With all the ideas flying around, there is still much work to be done to determine what is currently realistic. We do need to dream big if we are to make an impact, but there is also importance in realising the extent of the challenges. I am certainly not willing to take unnecessary risks.  Everything that Chaffinch does must keep in mind our supporters. I am aware that there are those giving money when they do not have a lot to spare. I am honoured to be trusted in that way and do not take lightly the responsibility of using that money in the most effective way possible. 

So, once back in Nairobi there are many more avenues to investigate, places to visit, people to talk to. I am extremely limited with regards to how much time I have but I will do my best to complete as much as possible. 
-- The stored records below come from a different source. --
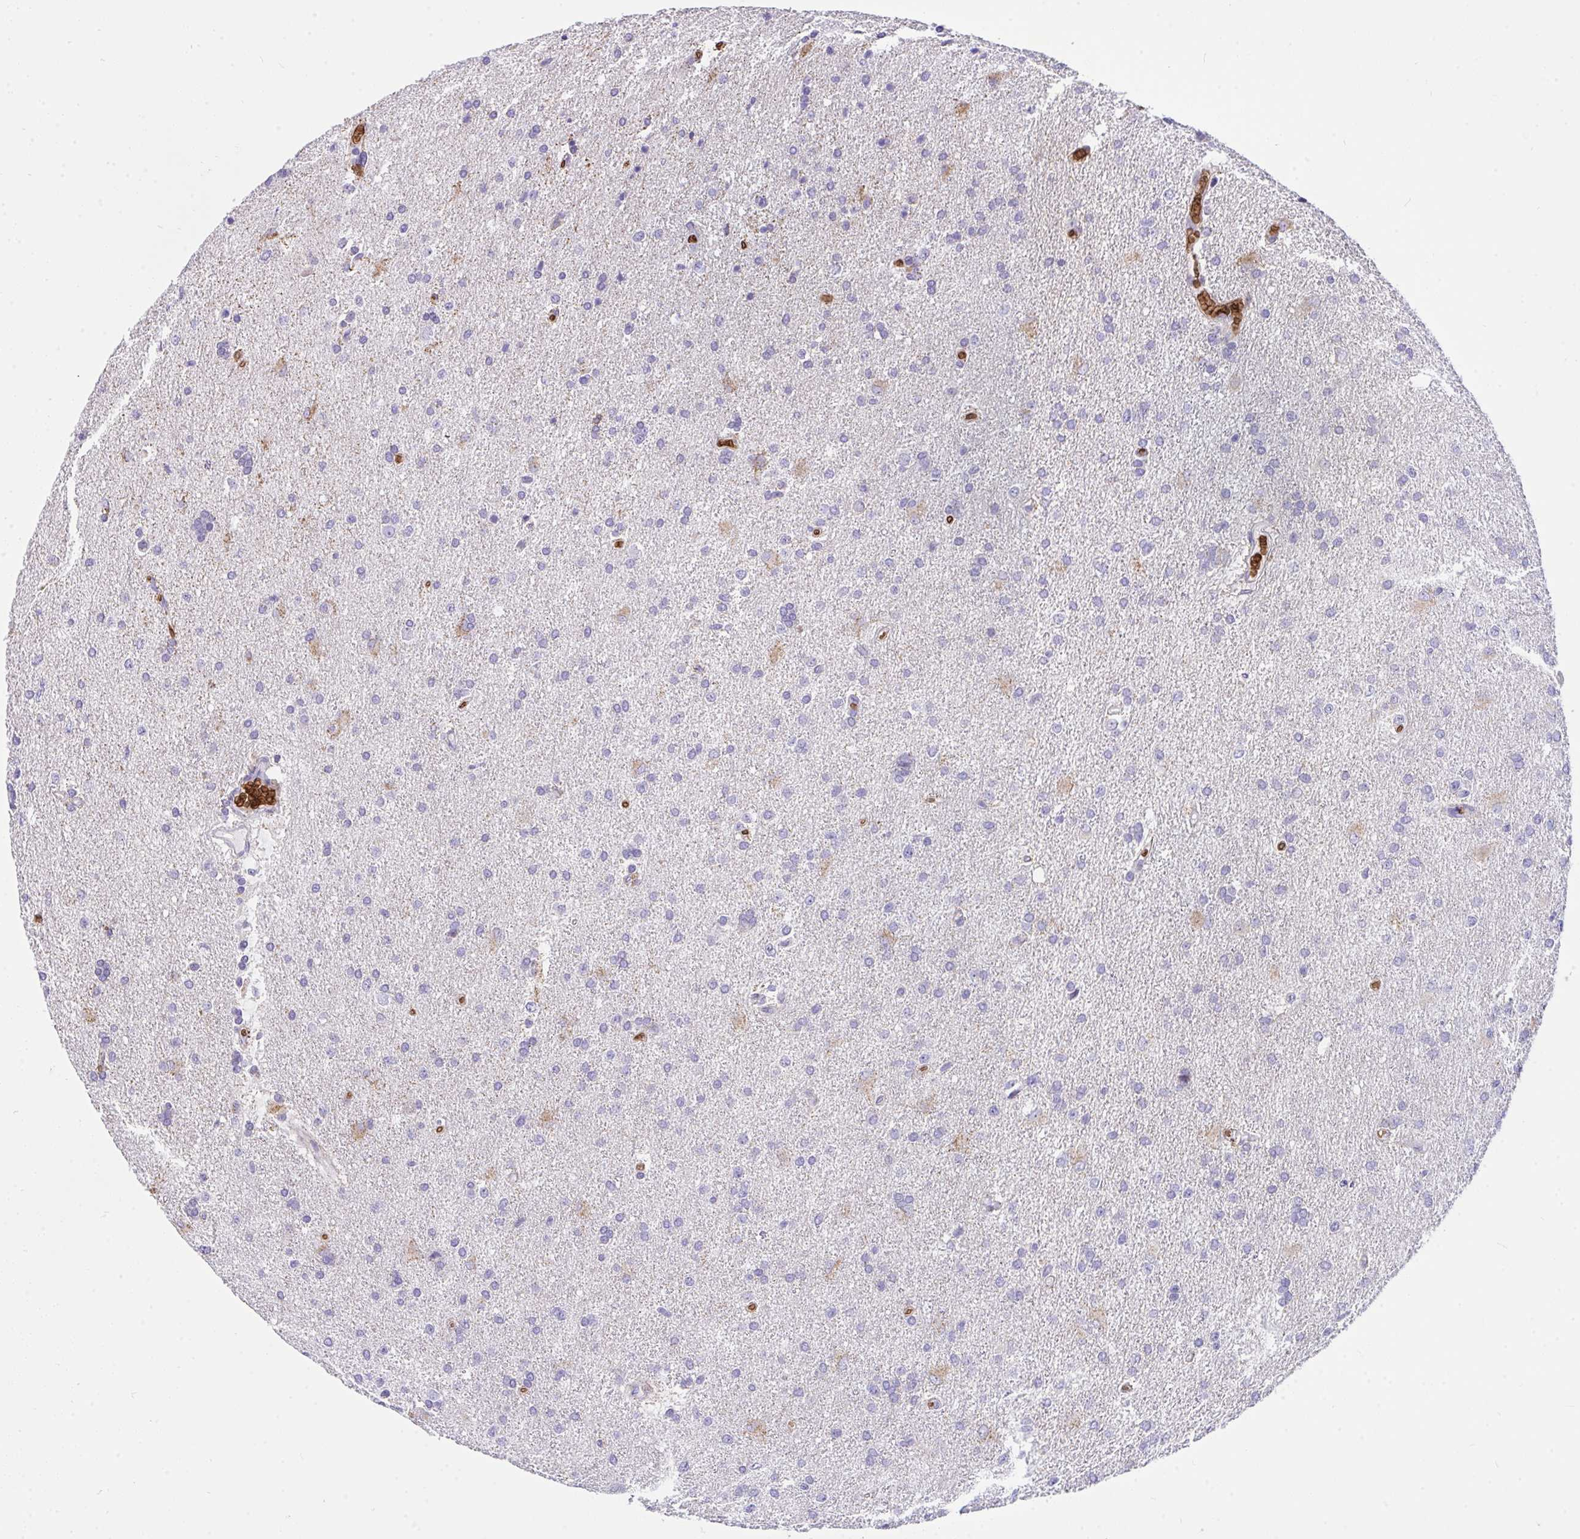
{"staining": {"intensity": "negative", "quantity": "none", "location": "none"}, "tissue": "glioma", "cell_type": "Tumor cells", "image_type": "cancer", "snomed": [{"axis": "morphology", "description": "Glioma, malignant, High grade"}, {"axis": "topography", "description": "Brain"}], "caption": "This is an immunohistochemistry micrograph of human malignant glioma (high-grade). There is no expression in tumor cells.", "gene": "ANK1", "patient": {"sex": "male", "age": 68}}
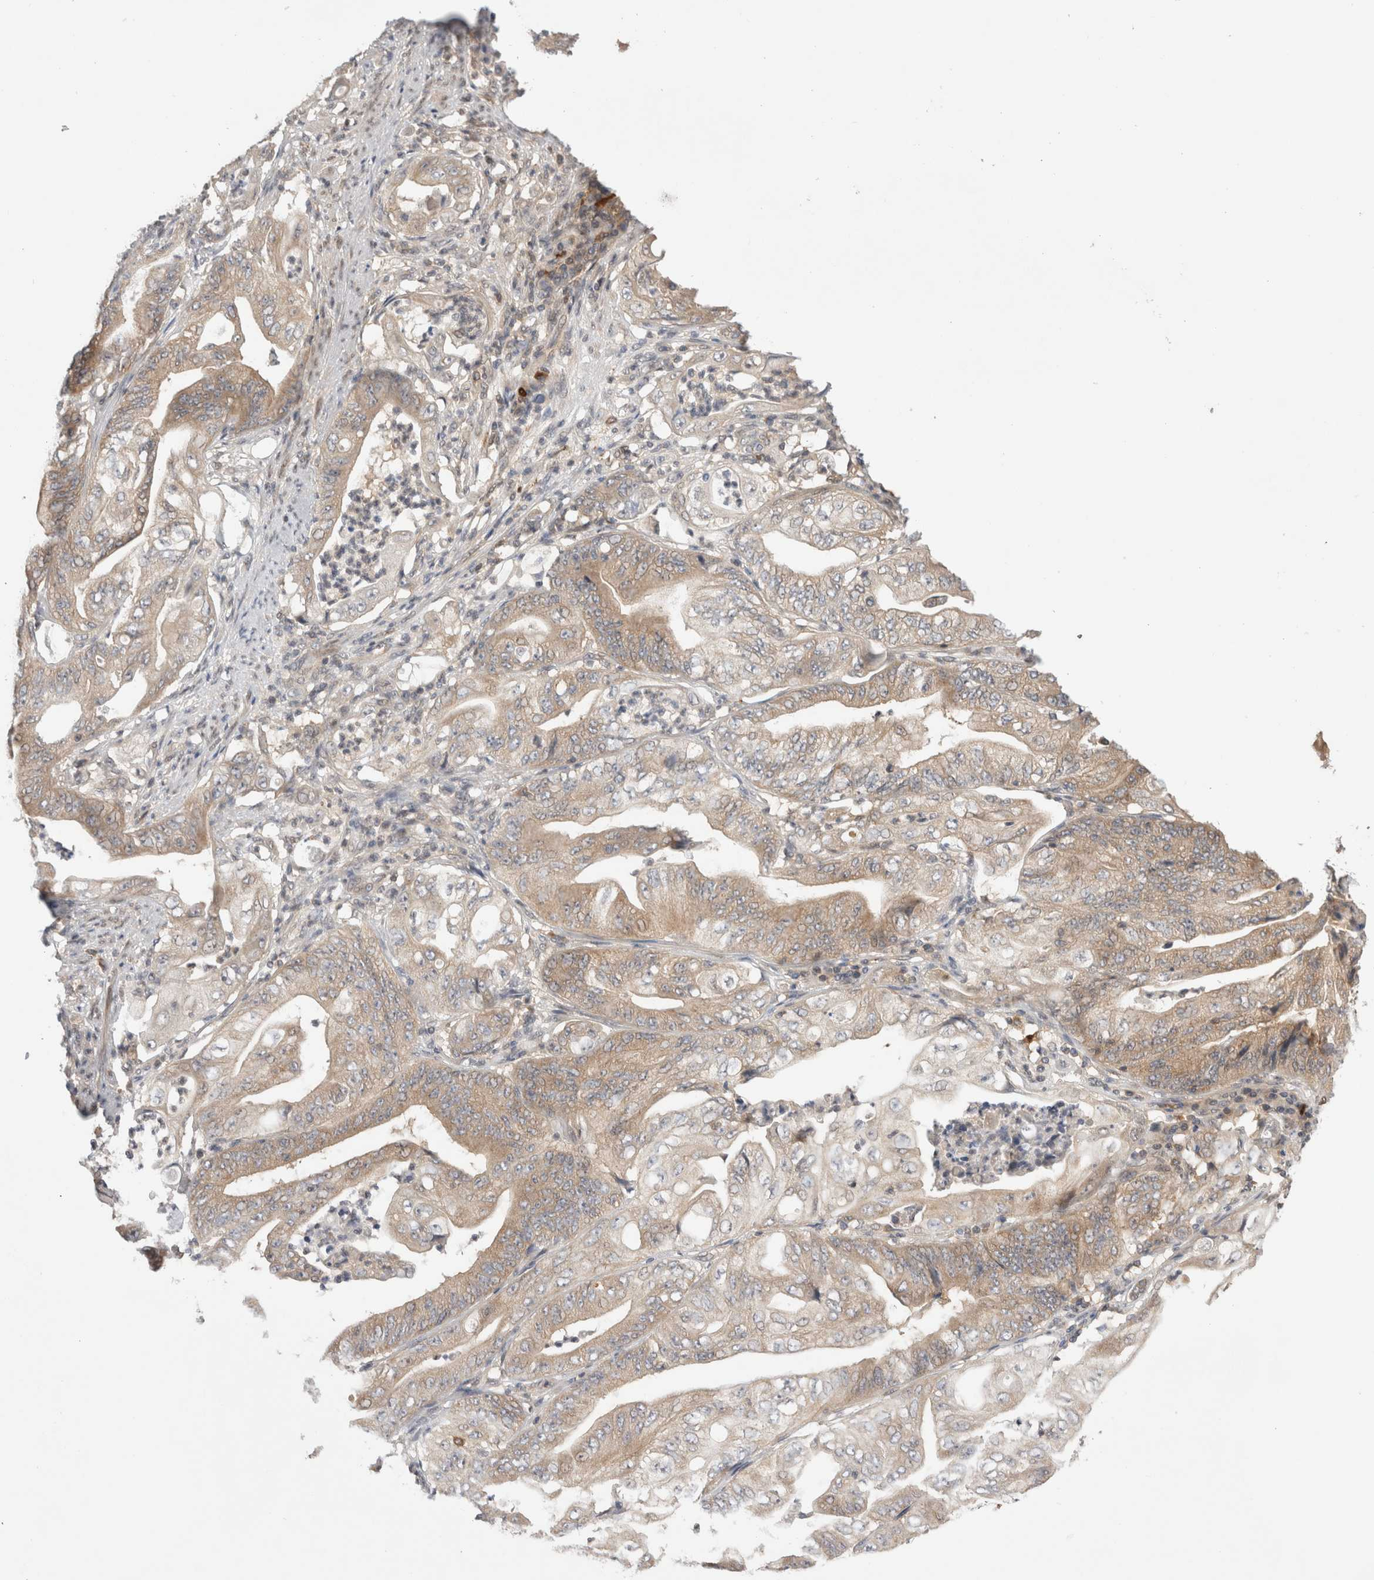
{"staining": {"intensity": "weak", "quantity": ">75%", "location": "cytoplasmic/membranous"}, "tissue": "stomach cancer", "cell_type": "Tumor cells", "image_type": "cancer", "snomed": [{"axis": "morphology", "description": "Adenocarcinoma, NOS"}, {"axis": "topography", "description": "Stomach"}], "caption": "Brown immunohistochemical staining in human stomach adenocarcinoma shows weak cytoplasmic/membranous positivity in approximately >75% of tumor cells.", "gene": "NFKB1", "patient": {"sex": "female", "age": 73}}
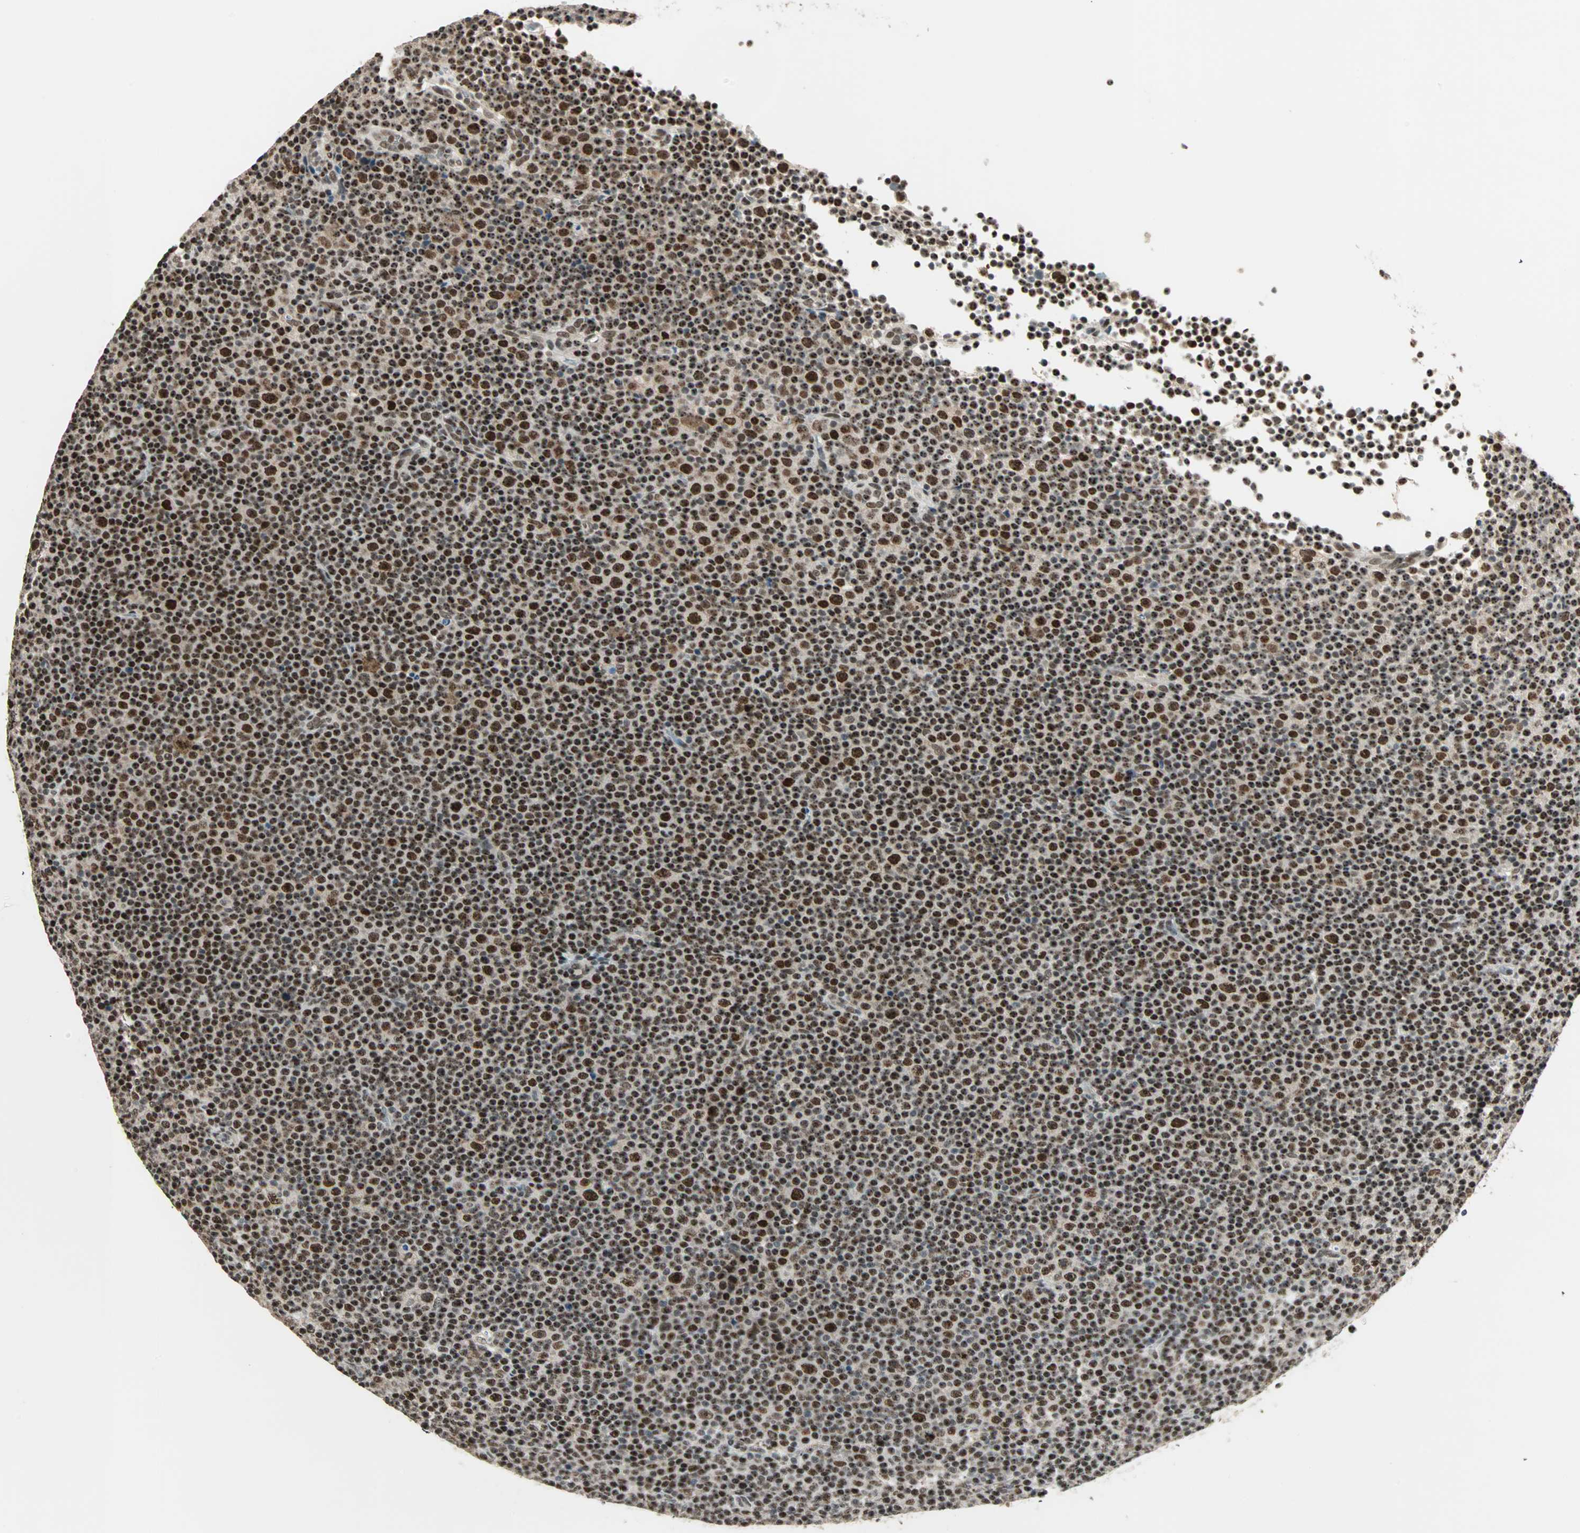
{"staining": {"intensity": "strong", "quantity": ">75%", "location": "nuclear"}, "tissue": "lymphoma", "cell_type": "Tumor cells", "image_type": "cancer", "snomed": [{"axis": "morphology", "description": "Malignant lymphoma, non-Hodgkin's type, Low grade"}, {"axis": "topography", "description": "Lymph node"}], "caption": "Protein analysis of lymphoma tissue shows strong nuclear positivity in approximately >75% of tumor cells.", "gene": "MDC1", "patient": {"sex": "female", "age": 67}}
This trip to Kenya has ignited a real fire in my heart. I really feel the opportunity to make a difference here, and seeing the possibilities is just awesome. I feel so happy and so alive.  Tonight I went for a drink with Simon who has had to cancel our dinner plans for tomorrow. Hearing him talk…well, he has so much passion. It is truly inspirational. He falls in with my own view that money is simply a means by which to do the important things. And what is important is not to leave a large figure in a bank account, but to leave your footprints on the world. To make someone smile is worth a whole lot more than the piece of plastic you slot into the ATM. 

On Tuesday I am travelling north, to Malindi and Watamu, with Simon, to investigate potential business opportunities. I’m not going to say too much here and now, partly because it’s not coherent in my own mind yet. However, I feel an incredible pull along a path that leads me deeper into my African life.  England is my birthplace and home to the people I love most in the world. But it is here, in Africa, where my heart truly resides. 

I will be asking God for guidance in my decisions. It would be of so much comfort if I also knew others were praying for my future and the future of Chaffinch.  God called me to Africa for a reason. Oftentimes our path is only revealed one step at a time and we do not understand why we are walking the road that we are. However, faith is taking the next step even when you don’t have the map or a sight of your destination. I know that, if this is God’s chosen path for me, then it is right to keep walking.

Anyway, tomorrow is back to a more active, less reflective, format. I have purchased a further 300 sweets in preparation for another village visit. There’s also a women’s project in the mangroves to explore, plus the solely-for-fun trip to the reef for snorkelling. Thrown in is a bit of a Kenyan history lesson in the slave caves of Shimoni.

In ending this entry, I should probably conclude by saying that, despite the general message of the post, it’s not all been so cerebral. There was the 90 minutes I spent outside Nakumatt repeating the phrases ‘This Is Africa’ and ‘Hakuna Matata’ as I waited for electrical power to return to the store so I could do my shopping. Or the ‘got to laugh or I’ll cry’ moment when I woke up this morning absolutely covered in mosquito bites thanks to a monkey who broke my mosquito net.

Once again, until tomorrow, lala salama na Mungu akubariki marafiki wangu.